Wednesday, 23 February 2011

Masonic Secrets

As promised, quality economics journalist Paul Mason came to give a presentation today, on the subject of Is There An End to the Crisis?. He was excellent - a good speaker but also a good listener. His thesis is that we aren't living in a moment of crisis: crisis is the normal state of capitalism (though he did point out that it's a lot worse because we invented some insane financial securities in the late 90s).

The key challenges are: rebalancing an economy so it's not just finance but real things like manufacturing; moving to an investment-based growth strategy rather than a credit (i.e. debt) funded economy; reducing the deficits without causing revolutions. On this last, I disagreed: what's wrong with a revolution if it's the only way to change things?

Along the way we discussed house prices, the decline of the US and its passionate hatred of state spending (I asked why the US government couldn't trick the Tea Party by spending loads of money on weaponry as usual, but he thought they're too angry even for that to work), the Roman model, house prices, the long-term decline in real wages (American salaries have remained flat or slightly lower since 1973), the rise of China and the prospects for the Euro.

It was fascinating stuff. Mason's very interested in China. He says that they're moving towards a slightly freer system but that they're not (as yet) interested in the kind of global hegemony America's operated. They want to be regional bosses, and they're not yet sure about whether to move to a social welfare/infrastructure-building state, or a consumer capitalist one (let's hope it's the former).

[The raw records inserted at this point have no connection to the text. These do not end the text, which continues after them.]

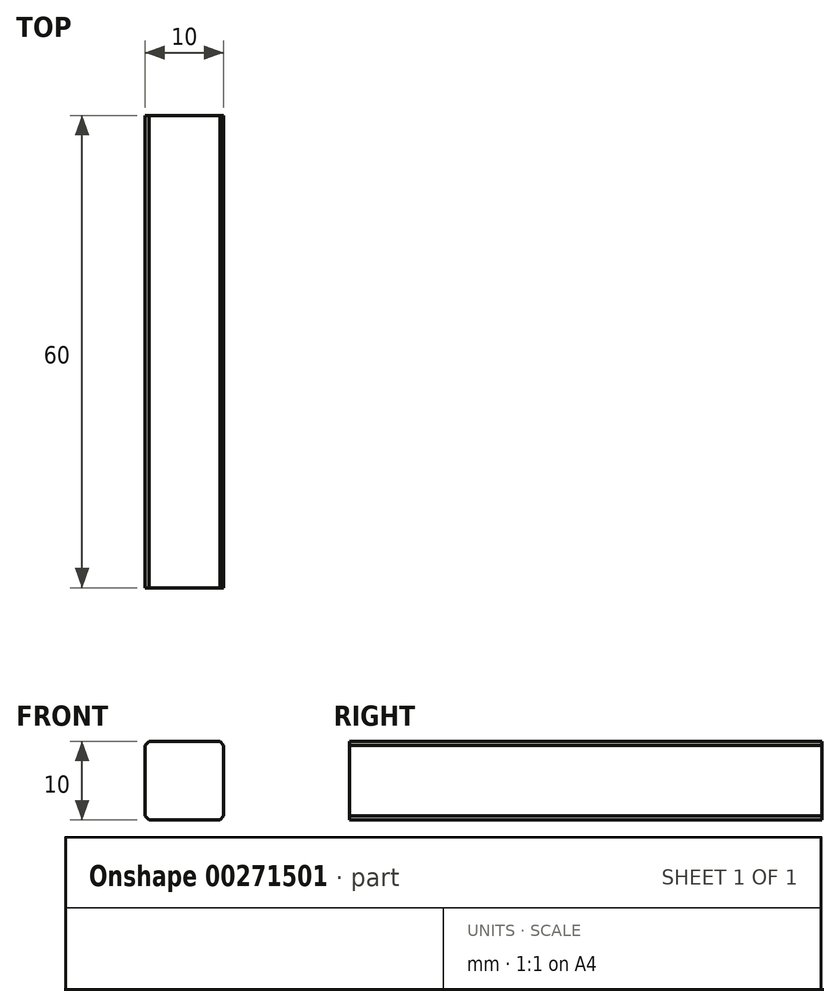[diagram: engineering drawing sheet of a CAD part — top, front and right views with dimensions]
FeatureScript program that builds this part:
annotation { "Feature Type Name" : "Feature", "Feature Type Description" : "" }
export const myFeature = defineFeature(function(context is Context, id is Id, definition is map)
    precondition{}
    {
        {
            var Q0;
            Q0=qCreatedBy(makeId("Front.planeOp"),FACE);
            var sketch = newSketch(context, id + "F0", { "sketchPlane" : qUnion([Q0])});
            skLineSegment(sketch, "E0.bottom", {"start": v(5, 5) * mm, "end": v(-5, 5) * mm});
            skLineSegment(sketch, "E0.top", {"start": v(5, -5) * mm, "end": v(-5, -5) * mm});
            skLineSegment(sketch, "E0.left", {"start": v(5, 5) * mm, "end": v(5, -5) * mm});
            skLineSegment(sketch, "E0.right", {"start": v(-5, 5) * mm, "end": v(-5, -5) * mm});
            skPoint(sketch, "E0.middle", {"position": v(0, 0) * mm});
            skSolve(sketch);
        }
        {
            var Q0;
            Q0 = qSketchRegion(id + "F0", true);
            extrude(context, id + "F1", {"entities" : qUnion([Q0]), "endBound" : BoundingType.SYMMETRIC, "depth" : 60 * mm});
        }
        {
            var Q0;
            Q0=makeQuery(id+"F1.opExtrude","SWEPT_EDGE",EDGE,{"disambiguationData":[OSD([sQuery(id+"F0.wireOp",EDGE,"E0.bottom"),sQuery(id+"F0.wireOp",EDGE,"E0.left")])]});
            var Q1;
            Q1=makeQuery(id+"F1.opExtrude","SWEPT_EDGE",EDGE,{"disambiguationData":[OSD([sQuery(id+"F0.wireOp",EDGE,"E0.top"),sQuery(id+"F0.wireOp",EDGE,"E0.left")])]});
            var Q2;
            Q2=makeQuery(id+"F1.opExtrude","SWEPT_EDGE",EDGE,{"disambiguationData":[OSD([sQuery(id+"F0.wireOp",EDGE,"E0.bottom"),sQuery(id+"F0.wireOp",EDGE,"E0.right")])]});
            var Q3;
            Q3=makeQuery(id+"F1.opExtrude","SWEPT_EDGE",EDGE,{"disambiguationData":[OSD([sQuery(id+"F0.wireOp",EDGE,"E0.top"),sQuery(id+"F0.wireOp",EDGE,"E0.right")])]});
            chamfer(context, id + "F2", {"entities" : qUnion([Q0, Q1, Q2, Q3]), "width" : 0.5 * mm, "tangentPropagation" : true});
        }
    });
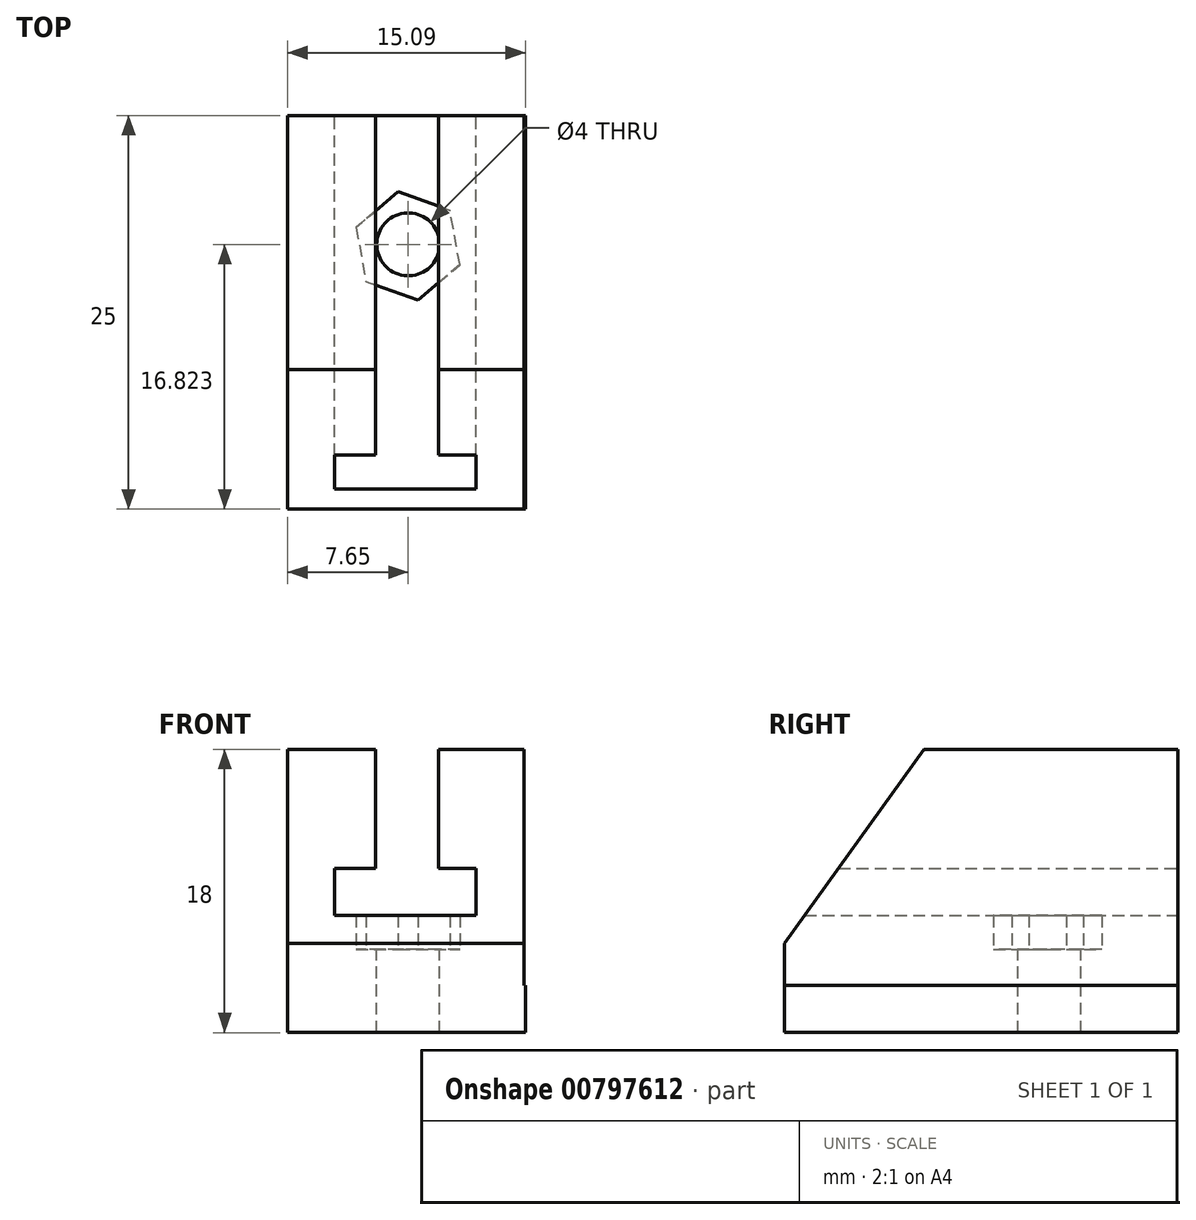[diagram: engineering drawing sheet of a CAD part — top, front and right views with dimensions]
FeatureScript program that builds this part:
annotation { "Feature Type Name" : "Feature", "Feature Type Description" : "" }
export const myFeature = defineFeature(function(context is Context, id is Id, definition is map)
    precondition{}
    {
        {
            var Q0;
            Q0=qCreatedBy(makeId("Front.planeOp"),FACE);
            var sketch = newSketch(context, id + "F0", { "sketchPlane" : qUnion([Q0])});
            skLineSegment(sketch, "E0.bottom", {"start": v(-7.65, 12.72) * mm, "end": v(-2.07, 12.72) * mm});
            skLineSegment(sketch, "E0.top", {"start": v(-7.65, -2.28) * mm, "end": v(7.35, -2.28) * mm});
            skLineSegment(sketch, "E0.left", {"start": v(-7.65, 12.72) * mm, "end": v(-7.65, -2.28) * mm});
            skLineSegment(sketch, "E0.right", {"start": v(7.35, 12.72) * mm, "end": v(7.35, -2.28) * mm});
            skLineSegment(sketch, "E1.bottom", {"start": v(-4.69, 5.16) * mm, "end": v(-2.07, 5.16) * mm});
            skLineSegment(sketch, "E1.top", {"start": v(-4.69, 2.16) * mm, "end": v(4.31, 2.16) * mm});
            skLineSegment(sketch, "E1.left", {"start": v(-4.69, 5.16) * mm, "end": v(-4.69, 2.16) * mm});
            skLineSegment(sketch, "E1.right", {"start": v(4.31, 5.16) * mm, "end": v(4.31, 2.16) * mm});
            skLineSegment(sketch, "E2.left", {"start": v(-2.07, 5.16) * mm, "end": v(-2.07, 12.72) * mm});
            skLineSegment(sketch, "E2.right", {"start": v(1.93, 5.16) * mm, "end": v(1.93, 12.72) * mm});
            skLineSegment(sketch, "E3.trimOffspring", {"start": v(1.93, 5.16) * mm, "end": v(4.31, 5.16) * mm});
            skLineSegment(sketch, "E4.bottom", {"start": v(-7.65, -2.28) * mm, "end": v(7.44, -2.28) * mm});
            skLineSegment(sketch, "E4.top", {"start": v(-7.65, -5.28) * mm, "end": v(7.44, -5.28) * mm});
            skLineSegment(sketch, "E4.left", {"start": v(-7.65, -2.28) * mm, "end": v(-7.65, -5.28) * mm});
            skLineSegment(sketch, "E4.right", {"start": v(7.44, -2.28) * mm, "end": v(7.44, -5.28) * mm});
            skLineSegment(sketch, "E5.trimOffspring", {"start": v(1.93, 12.72) * mm, "end": v(7.35, 12.72) * mm});
            skSolve(sketch);
        }
        {
            var Q0;
            Q0=makeQuery(id+"F0.imprint","IMPRINT",FACE,{"disambiguationData":[TD([[makeQuery(id+"F0.imprint","IMPRINT",EDGE,{"derivedFrom":sQuery(id+"F0.wireOp",EDGE,"E0.bottom")}),-1.0]])]});
            var Q1;
            Q1=makeQuery(id+"F0.imprint","IMPRINT",FACE,{"disambiguationData":[TD([[makeQuery(id+"F0.imprint","IMPRINT",EDGE,{"derivedFrom":sQuery(id+"F0.wireOp",EDGE,"E4.top")}),1.0]])]});
            extrude(context, id + "F1", {"entities" : qUnion([Q0, Q1]), "depth" : 25 * mm, "offsetDistance" : 25 * mm});
        }
        {
            var Q0;
            Q0=qCreatedBy(makeId("Right.planeOp"),FACE);
            var sketch = newSketch(context, id + "F2", { "sketchPlane" : qUnion([Q0])});
            skLineSegment(sketch, "E6", {"start": v(-27.17, -2.65) * mm, "end": v(-14.12, 15.54) * mm});
            skLineSegment(sketch, "E7", {"start": v(-14.12, 15.54) * mm, "end": v(-30.08, 15.54) * mm});
            skLineSegment(sketch, "E8", {"start": v(-30.08, 15.54) * mm, "end": v(-27.17, -2.65) * mm});
            skSolve(sketch);
        }
        {
            var Q0;
            Q0=makeQuery(id+"F2.imprint","IMPRINT",FACE,{"disambiguationData":[TD([[makeQuery(id+"F2.imprint","IMPRINT",EDGE,{"derivedFrom":sQuery(id+"F2.wireOp",EDGE,"E6")}),1.0]])]});
            extrude(context, id + "F3", {"entities" : qUnion([Q0]), "operationType" : NewBodyOperationType.REMOVE, "endBound" : BoundingType.SYMMETRIC, "oppositeDirection" : true, "depth" : 37.4 * mm, "offsetDistance" : 25 * mm});
        }
        {
            var Q0;
            Q0=qCreatedBy(makeId("Top.planeOp"),FACE);
            var sketch = newSketch(context, id + "F4", { "sketchPlane" : qUnion([Q0])});
            skPoint(sketch, "E9.0.midPoint", {"position": v(2.48, -5.83) * mm});
            skLineSegment(sketch, "E10.0", {"start": v(2.65, -6.02) * mm, "end": v(3.28, -9.46) * mm});
            skLineSegment(sketch, "E10.1", {"start": v(3.28, -9.46) * mm, "end": v(0.6, -11.73) * mm});
            skLineSegment(sketch, "E10.2", {"start": v(0.6, -11.73) * mm, "end": v(-2.69, -10.55) * mm});
            skLineSegment(sketch, "E10.3", {"start": v(-2.69, -10.55) * mm, "end": v(-3.31, -7.1) * mm});
            skLineSegment(sketch, "E10.4", {"start": v(-3.31, -7.1) * mm, "end": v(-0.64, -4.84) * mm});
            skLineSegment(sketch, "E10.5", {"start": v(-0.64, -4.84) * mm, "end": v(2.65, -6.02) * mm});
            skPoint(sketch, "E11.orphan", {"position": v(-3.1, -11.31) * mm});
            skPoint(sketch, "E12.orphan", {"position": v(4.26, -7.65) * mm});
            skPoint(sketch, "E13.orphan", {"position": v(0.7, -4.02) * mm});
            skArc(sketch, "E14.trimOffspring", {"start": v(2.65, -6.02) * mm, "mid": v(2.57, -5.93) * mm, "end": v(2.48, -5.83) * mm, "construction": true});
            skSolve(sketch);
        }
        {
            var Q0;
            Q0=qSketchRegion(id+"F4",true);
            extrude(context, id + "F5", {"entities" : qUnion([Q0]), "operationType" : NewBodyOperationType.REMOVE, "depth" : 3 * mm, "offsetDistance" : 25 * mm});
        }
        {
            var Q0;
            Q0=makeQuery(id+"F5.boolean.opBoolean","COPY",FACE,{"derivedFrom":makeQuery(id+"F5.opExtrude","CAP_FACE",FACE,{"disambiguationData":[OSD([sQuery(id+"F4.wireOp",EDGE,"E10.0"),sQuery(id+"F4.wireOp",EDGE,"E10.1"),sQuery(id+"F4.wireOp",EDGE,"E10.2"),sQuery(id+"F4.wireOp",EDGE,"E10.3"),sQuery(id+"F4.wireOp",EDGE,"E10.4"),sQuery(id+"F4.wireOp",EDGE,"E10.5")])],"isStart":true})});
            var sketch = newSketch(context, id + "F6", { "sketchPlane" : qUnion([Q0])});
            skCircle(sketch, "E15", {"center": v(0, -8.18) * mm, "radius": 2 * mm});
            skSolve(sketch);
        }
        {
            var Q0;
            Q0=qSketchRegion(id+"F6",true);
            extrude(context, id + "F7", {"entities" : qUnion([Q0]), "operationType" : NewBodyOperationType.REMOVE, "oppositeDirection" : true, "depth" : 25 * mm, "offsetDistance" : 25 * mm});
        }
    });
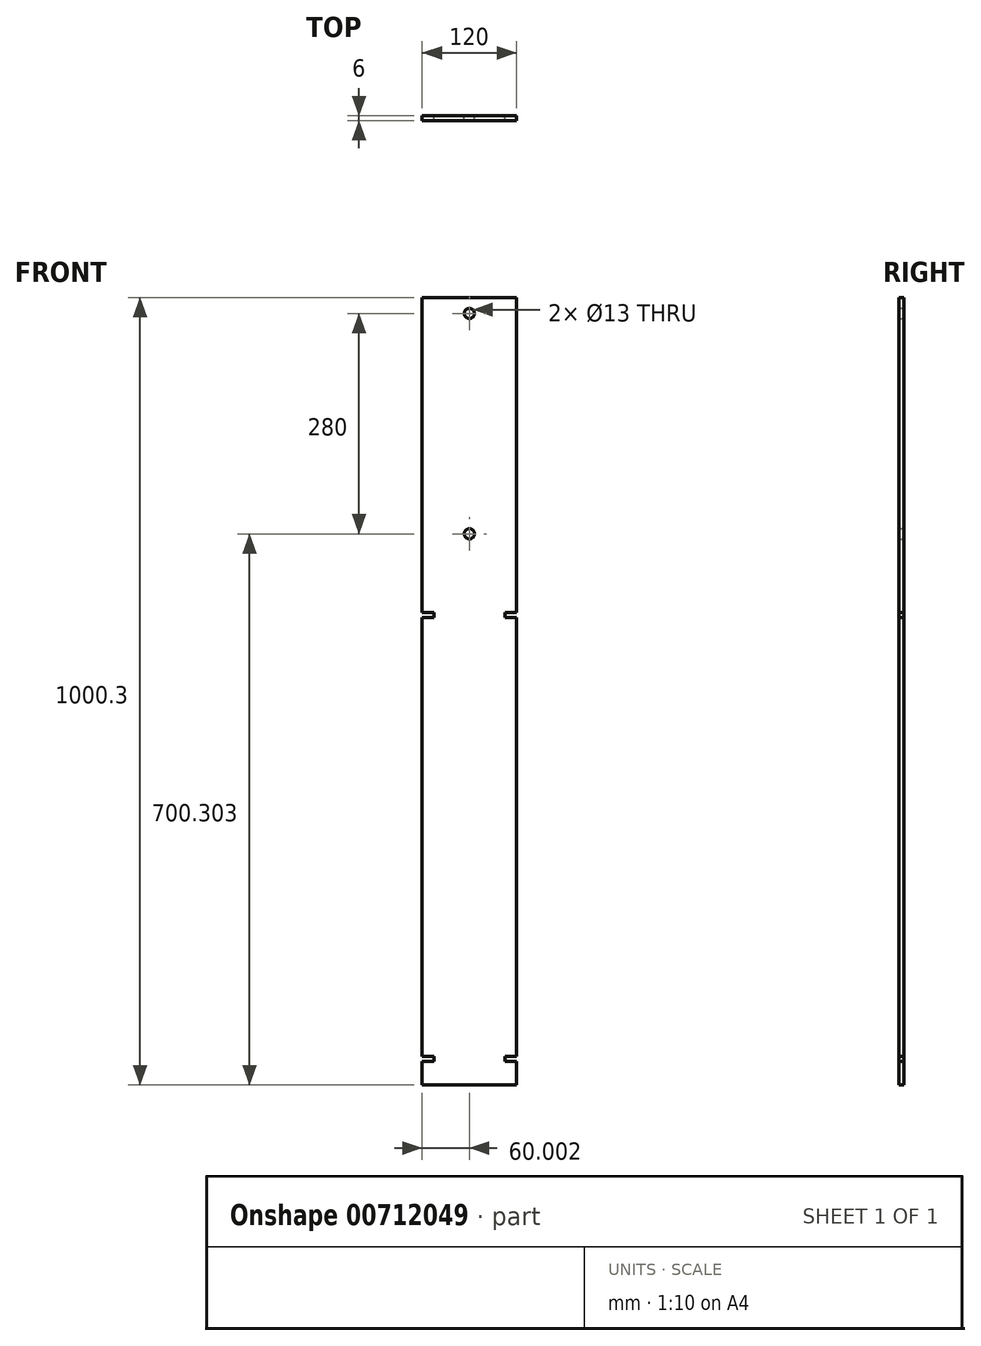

With the Euro, Mason's pretty pessimistic. He thinks the Greeks will leave: they don't want to stay in and the Germans, whose economy underpins the Eurozone but also creates the imbalances between rich Germany and poor Ireland/Spain/Portugal, doesn't want to carry them any more. He thinks Ireland will be bailed out massively though, because it's a 'conduit' between Germany and Co., and the offshore tax havens. What a revolting role for a nation to pursue: lice-picker to the productive bigger fish.

He uses an interesting analogy for the role of the banks (no time for the disgraceful behaviour of regulators, credit-rating agencies and the accountants). They are, he said, like the Alien in the film of that name. They've attached themselves to our economies, and if you cut them off, their acidic blood - the debt which has fuelled the economy for twenty years - will eat through the ship's decks - the real economy - one by one. The saviour this time, he says, was the state (at massive cost to us, hence the austerity we're facing), but no states are strong enough to do it a second time.

So what are our options:
1. Devalue the currency so we can export a lot and not afford to import much. That exports unemployment and suffering to the third world.
2. Do nothing and face revolution.
3. Radically restructure the global economy and work together. He thinks China's toying with some interesting ideas, such as a non-dollar global reserve currency to end currency wars.

For a man who clearly admires the US, he's pretty pessimistic about it: the politics, the poverty, its whole-hearted endorsement of naked capitalism. For instance, he points out that Nissan has moved away from the unionised East Coast high-wage areas to the Deep South. It pays less and its supplier factories have moved too. These subcontractors pay much lower wages, so that only undocumented immigrants work there. Then the locals get all racist and a spiral of social decline sets in. The population doesn't want the government to spend any money and even the stimulus isn't working because local authorities provide so few services that they can't effectively spend any of the money Washington is giving it to restart the economy.

Mason's solution is to copy Germany - his version of that country is one of high public investment. They spend a lot on schools, training and infrastructure. You therefore get a workforce with very high skills (hence BMW, Porsche, Siemens etc) who earn a lot because their jobs can't easily be outsourced. German companies grow through investment rather than debt (state-owned industrial banks help) and they're always technologically advanced. Think back to the 1960s: Britain's car industry died because it carried on producing outdated rubbish on outdated machines - investment was never a possibility. The UK would become like Germany: more boring, less extreme, but stable.

I found all this very interesting. I did have a few questions though. Such as: how are we going to move to an investment economy? Our entire financial system is based on allowing bankers and speculators to make massive profits overnight - short-selling is a clear example. There's nothing to make these people invest for the long-term. So if there's a profit to be made from halving your company's share price overnight, they'll do it, even if it means you can't raise money for new machinery. Also, how do we get the accountancy firms to stop authorising wheezes, and credit-ratings' firms from behaving irresponsibly? We've spent 30 years claiming that regulation destroys dynamism and innovation: just because the state has saved capitalism doesn't mean that capitalism will submit to the state. They're out there trying the same old stuff… they never learn.

Anyway, it was a fascinating session, and I'm really pleased that Mason is coming back for more.